## Work item A:
Reproduce the boost::optional thread from "I suspect boost::optional's" up to and including "the following safe?", swapping "default parameter" for "default argument".
## Work item B:
Condense the paragraph of the boost::optional thread that begins "Then, the code is almost safe" into a shorter version that keeps its main facts.

## Provided passage:
I suspect boost::optional's get_value_or was deprecated because it is unsafe if an rvalue is passed as the default parameter. However, it is occasionally useful to be able to reference the optional value or a default alternative.
Is the following safe?
template<typename T>
T const& get_reference_or(boost::optional<T> const& opt, T const& alt)
{
if (opt) return opt.get();
else return alt;
}
template<typename T>
T const& get_reference_or(boost::optional<T> const&, T&&) = delete;
As written, your code has problems with type deduction, because T is deducible from both arguments. But suppose you actually made T only deducible from the optional:
template <class T>
struct NonDeducedHelper { using type = T; };
template <class T>
using NonDeduced = typename NonDeducedHelper<T>::type;
template<typename T>
T const& get_reference_or(boost::optional<T> const& opt, NonDeduced<T> const& alt)
{
if (opt) return opt.get();
else return alt;
}
template<typename T>
T const& get_reference_or(boost::optional<T> const&, NonDeduced<T>&&) = delete;
Then, the code is almost safe, since when a non-const rvalue is used as the default for get_reference_or, it will attempt to use the deleted overload and fail to compile. However, to be 100% safe, you should also delete the overload for const rvalues:
template<typename T>
T const& get_reference_or(boost::optional<T> const&, NonDeduced<T> const&&) = delete;

## Study material:
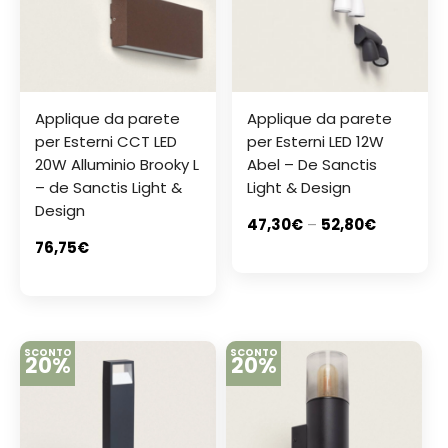
Applique da parete
Applique da parete
per Esterni CCT LED
per Esterni LED 12W
20W Alluminio Brooky L
Abel – De Sanctis
– de Sanctis Light &
Light & Design
Design
47,30
€
–
52,80
€
76,75
€
SCONTO
SCONTO
20%
20%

## Exercise solution A:
I suspect boost::optional's get_value_or was deprecated because it is unsafe if an rvalue is passed as the default argument. However, it is occasionally useful to be able to reference the optional value or a default alternative.
Is the following safe?

## Exercise solution B:
The code is almost safe because a non-const rvalue passed as the default hits the deleted overload and fails to compile. For full safety, the overload for const rvalues should be deleted as well.